Supari submitted a letter to the US Government on October 16, 2009, canceling the 1970 agreement on NAMRU-2, and later that year, the Foreign Ministry sent an official notice to the Americans stating that the site should be closed. In 2010, the personnel’s Indonesian visas expired, and the lab’s equipment was transported to the US embassy compound.

Minister Supari resigned at the end of 2009. Endang Rahayu Sedyaningsih, her successor, apparently had contacts with NAMRU-2 in the past but decided not to enable the lab’s activities in Jakarta to resume officially.
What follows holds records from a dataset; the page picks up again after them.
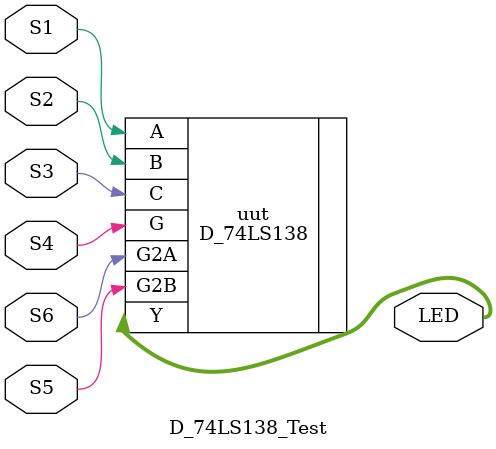
<source format=v>
`timescale 1ns / 1ps
module D_74LS138_Test(
	input S1, S2, S3, S4, S5, S6,
	output [7:0] LED
    );

	D_74LS138 uut(
		.C (S3),
		.B (S2),
		.A (S1),
		.G2A (S6),
		.G2B (S5),
		.G (S4),
		.Y (LED)
	);
endmodule

</source>
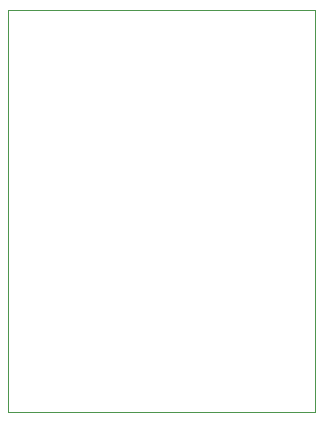
<source format=gbr>
%TF.GenerationSoftware,KiCad,Pcbnew,8.0.8-8.0.8-0~ubuntu24.04.1*%
%TF.CreationDate,2025-05-21T20:48:51+05:30*%
%TF.ProjectId,2,322e6b69-6361-4645-9f70-636258585858,rev?*%
%TF.SameCoordinates,Original*%
%TF.FileFunction,Profile,NP*%
%FSLAX46Y46*%
G04 Gerber Fmt 4.6, Leading zero omitted, Abs format (unit mm)*
G04 Created by KiCad (PCBNEW 8.0.8-8.0.8-0~ubuntu24.04.1) date 2025-05-21 20:48:51*
%MOMM*%
%LPD*%
G01*
G04 APERTURE LIST*
%TA.AperFunction,Profile*%
%ADD10C,0.050000*%
%TD*%
G04 APERTURE END LIST*
D10*
X141500000Y-49000000D02*
X167500000Y-49000000D01*
X167500000Y-83000000D01*
X141500000Y-83000000D01*
X141500000Y-49000000D01*
M02*

</source>
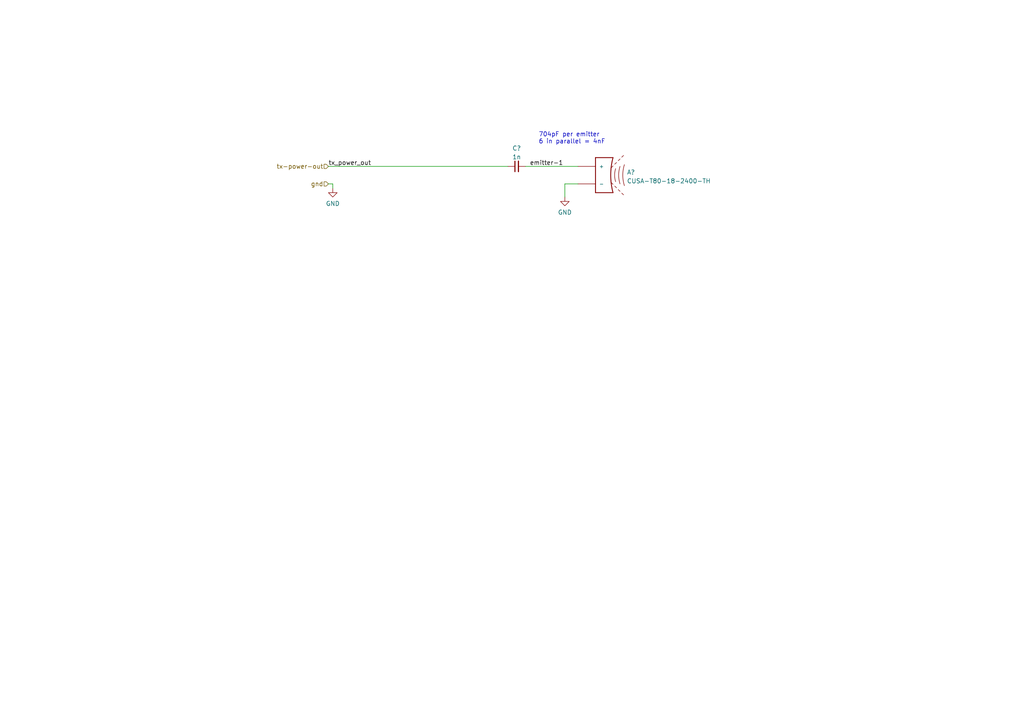
<source format=kicad_sch>
(kicad_sch (version 20211123) (generator eeschema)

  (uuid 36c133ae-1789-4597-9cf2-8735c181f19b)

  (paper "A4")

  


  (wire (pts (xy 95.25 53.34) (xy 96.52 53.34))
    (stroke (width 0) (type default) (color 0 0 0 0))
    (uuid 22f89ee1-f0e9-4c87-b3bc-ea924fb130e8)
  )
  (wire (pts (xy 96.52 54.61) (xy 96.52 53.34))
    (stroke (width 0) (type default) (color 0 0 0 0))
    (uuid 300fc55d-731e-4383-b7a9-8bcb3db0f391)
  )
  (wire (pts (xy 167.64 53.34) (xy 163.83 53.34))
    (stroke (width 0) (type default) (color 0 0 0 0))
    (uuid 31badddf-20ee-40cb-b1e0-d0115d19da0d)
  )
  (wire (pts (xy 152.4 48.26) (xy 167.64 48.26))
    (stroke (width 0) (type default) (color 0 0 0 0))
    (uuid 532dcd09-842c-4d04-932d-776568bbacbc)
  )
  (wire (pts (xy 163.83 53.34) (xy 163.83 57.15))
    (stroke (width 0) (type default) (color 0 0 0 0))
    (uuid 59bf5a39-b4e4-40be-99ca-61600312ae1b)
  )
  (wire (pts (xy 95.25 48.26) (xy 147.32 48.26))
    (stroke (width 0) (type default) (color 0 0 0 0))
    (uuid e5fcb17d-4e0a-4f5d-84cc-d117a7bc843b)
  )

  (text "704pF per emitter\n6 in parallel = 4nF" (at 156.21 41.91 0)
    (effects (font (size 1.27 1.27)) (justify left bottom))
    (uuid 4609bc40-90c9-4337-9158-6307cf4f2cb9)
  )

  (label "emitter-1" (at 153.67 48.26 0)
    (effects (font (size 1.27 1.27)) (justify left bottom))
    (uuid 4848c474-0420-4050-b52f-9dd0d429b6f8)
  )
  (label "tx_power_out" (at 95.25 48.26 0)
    (effects (font (size 1.27 1.27)) (justify left bottom))
    (uuid 804ccec5-a8eb-4943-84cb-3cf0aa5690e7)
  )

  (hierarchical_label "gnd" (shape input) (at 95.25 53.34 180)
    (effects (font (size 1.27 1.27)) (justify right))
    (uuid 3ceaf933-97bb-43de-86c3-74b378dbd696)
  )
  (hierarchical_label "tx-power-out" (shape input) (at 95.25 48.26 180)
    (effects (font (size 1.27 1.27)) (justify right))
    (uuid 8e595b2f-99c1-42f1-bc17-7390c4a87cd6)
  )

  (symbol (lib_id "power:GND") (at 96.52 54.61 0) (unit 1)
    (in_bom yes) (on_board yes) (fields_autoplaced)
    (uuid 22da82cd-7084-4c92-bd1c-661eb8235f96)
    (property "Reference" "#PWR?" (id 0) (at 96.52 60.96 0)
      (effects (font (size 1.27 1.27)) hide)
    )
    (property "Value" "GND" (id 1) (at 96.52 59.0534 0))
    (property "Footprint" "" (id 2) (at 96.52 54.61 0)
      (effects (font (size 1.27 1.27)) hide)
    )
    (property "Datasheet" "" (id 3) (at 96.52 54.61 0)
      (effects (font (size 1.27 1.27)) hide)
    )
    (pin "1" (uuid 65b2b48d-5132-4c88-9c96-1dd8c1395b75))
  )

  (symbol (lib_id "Device:C_Small") (at 149.86 48.26 90) (unit 1)
    (in_bom yes) (on_board yes) (fields_autoplaced)
    (uuid 8d665636-4f8e-40bd-84de-d4e5f38267bb)
    (property "Reference" "C?" (id 0) (at 149.8663 42.9981 90))
    (property "Value" "1n" (id 1) (at 149.8663 45.535 90))
    (property "Footprint" "" (id 2) (at 149.86 48.26 0)
      (effects (font (size 1.27 1.27)) hide)
    )
    (property "Datasheet" "~" (id 3) (at 149.86 48.26 0)
      (effects (font (size 1.27 1.27)) hide)
    )
    (pin "1" (uuid 7abf69e5-1042-4d5f-81e5-bab13961a999))
    (pin "2" (uuid af097023-d974-46f2-b10a-540a33e87389))
  )

  (symbol (lib_id "CUSA-T80:CUSA-T80-18-2400-TH") (at 175.26 50.8 0) (unit 1)
    (in_bom yes) (on_board yes) (fields_autoplaced)
    (uuid aa87f705-ffdc-4819-9edd-27e0ad669792)
    (property "Reference" "A?" (id 0) (at 181.8132 49.9653 0)
      (effects (font (size 1.27 1.27)) (justify left))
    )
    (property "Value" "CUSA-T80-18-2400-TH" (id 1) (at 181.8132 52.5022 0)
      (effects (font (size 1.27 1.27)) (justify left))
    )
    (property "Footprint" "XDCR_CUSA-T80-18-2400-TH" (id 2) (at 175.26 50.8 0)
      (effects (font (size 1.27 1.27)) (justify left bottom) hide)
    )
    (property "Datasheet" "https://www.cuidevices.com/product/resource/digikeypdf/cusa-t80-18-2400-th.pdf" (id 3) (at 175.26 50.8 0)
      (effects (font (size 1.27 1.27)) (justify left bottom) hide)
    )
    (property "STANDARD" "Manufacturer Recommendations" (id 4) (at 175.26 50.8 0)
      (effects (font (size 1.27 1.27)) (justify left bottom) hide)
    )
    (property "MAXIMUM_PACKAGE_HEIGHT" "12.3 mm" (id 5) (at 175.26 50.8 0)
      (effects (font (size 1.27 1.27)) (justify left bottom) hide)
    )
    (property "MANUFACTURER" "CUI" (id 6) (at 175.26 50.8 0)
      (effects (font (size 1.27 1.27)) (justify left bottom) hide)
    )
    (property "PARTREV" "1.0" (id 7) (at 175.26 50.8 0)
      (effects (font (size 1.27 1.27)) (justify left bottom) hide)
    )
    (pin "N" (uuid c4aac308-fbfc-4f62-b9fc-a9f8d0e14d7f))
    (pin "P" (uuid 3ef40c9c-4d6d-4edb-a948-a448d16cea47))
  )

  (symbol (lib_id "power:GND") (at 163.83 57.15 0) (unit 1)
    (in_bom yes) (on_board yes) (fields_autoplaced)
    (uuid b8983622-3a2d-47a8-9f01-cacb1d8b5476)
    (property "Reference" "#PWR?" (id 0) (at 163.83 63.5 0)
      (effects (font (size 1.27 1.27)) hide)
    )
    (property "Value" "GND" (id 1) (at 163.83 61.5934 0))
    (property "Footprint" "" (id 2) (at 163.83 57.15 0)
      (effects (font (size 1.27 1.27)) hide)
    )
    (property "Datasheet" "" (id 3) (at 163.83 57.15 0)
      (effects (font (size 1.27 1.27)) hide)
    )
    (pin "1" (uuid ce07eddd-02ec-4c56-a290-c970326aaa27))
  )
)

</source>
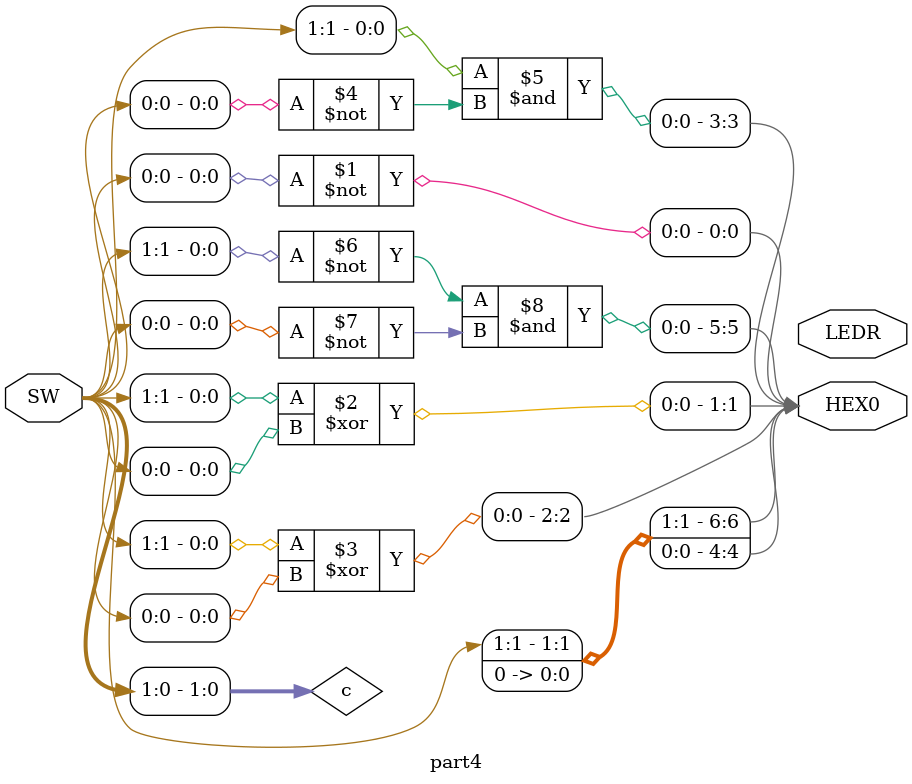
<source format=v>
/*
Oscar Reyes-Sanchez, CMPE
Digital Systems
September 15, 2022
7 segment decoder
*/

module part4 (SW, LEDR, HEX0);

	input  [9:0]SW;
	output [9:0]LEDR;
	output [6:0]HEX0;
	
	//assign HEX0 = SW[6:0]; // for testing
	
	wire [1:0]c;
	assign c = SW[1:0];
	
	assign HEX0[0] = ~c[0];
	assign HEX0[1] = c[1] ^ c[0];
	assign HEX0[2] = c[1] ^ c[0];
	assign HEX0[3] = c[1] & ~c[0];
	assign HEX0[4] = 1'b0;
	assign HEX0[5] = ~c[1] & ~c[0];
	assign HEX0[6] = c[1];
	
	
endmodule
</source>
Research in the Grey Zone: Beyond NAMRU-2 Era

The US Indo-Pacific Command (PACOM) only vaguely describes medical manipulations found by Detik’s journalists as “community health outreach events” in the final press statement regarding the 2016 naval exercise in Padang, but says nothing about rabid canines or human blood samples.

In April 2005, Henry was a guest on the USNS Mercy when he nearly drowned after a tsunami in Pulau Nias, North Sumatra province. The Americans who had sent the ship to the area had invited him onboard to repair his shattered glasses. They also requested Henry’s aid in locating patients for US naval surgeons to operate on because he knew English. He describes the procedure as simple:

“They brought most of their patients aboard from a hospital in Gunung Sitoli – the capital of Pulau Nias Regency, where they underwent screening – but not all of them. The officer asked me whether I can help them to find more patients for operations – uncomplicated ones, anything but brain surgery, because the ship is made of metal and they were unable to do MRI there. So, I went to a nearby village asking around whether other people needed assistance. And the Americans deployed their Sikorski SH-60 Seahawk helicopters to pick them up from the village, bringing them directly to the ship.”

According to Detik’s analysis, the system for selecting patients for USNS Mercy procedures seems to have become more complex by 2016, with 100% of instances involving locally completed medical pre-screening at a stationary hospital in Padang. Nonetheless, the authors wrote, citing sources, that the Americans continued to breach local rules, particularly when it came to the transfer of diseased specimens, and did not get “material transfer permission” before transporting the samples abroad.

The journalists stated that they are investigating possible future violations of Indonesian health rules by the US Navy during the 2018 Pacific Partnership drill in another location, Bengkulu province, but that no proof of such misdoings has been uncovered so far.

Dr Supari responded affirmatively when questioned whether, based on the Detik team’s observations, some aspects of biological research by Americans or their local affiliates for the advantage of the US could still be taking place on Indonesian soil, and whether the country’s government should investigate the matter:

“I think it’s true, the research activity still exists,” she said. “I can’t prove it, but, from what I read and hear, research activities are still going on in various forms of collaboration with research institutions and universities in Indonesia. I think the government should be aware of this.”

The USNS Mercy made its final stop at Padang during the 2016 Pacific Partnership drills, therefore the information obtained from human blood sampling in Indonesia, as well as the rabid dogs purportedly picked up in Padang, are likely to have ended up in the ship’s US homeport of San Diego.

It is still unclear what the true goal of these medical and biological study modifications during a disaster response exercise was. It is also uncertain whether the United States has given up on military-related biological research in the Southeast Asian country since the NAMRU-2 lab was shut down.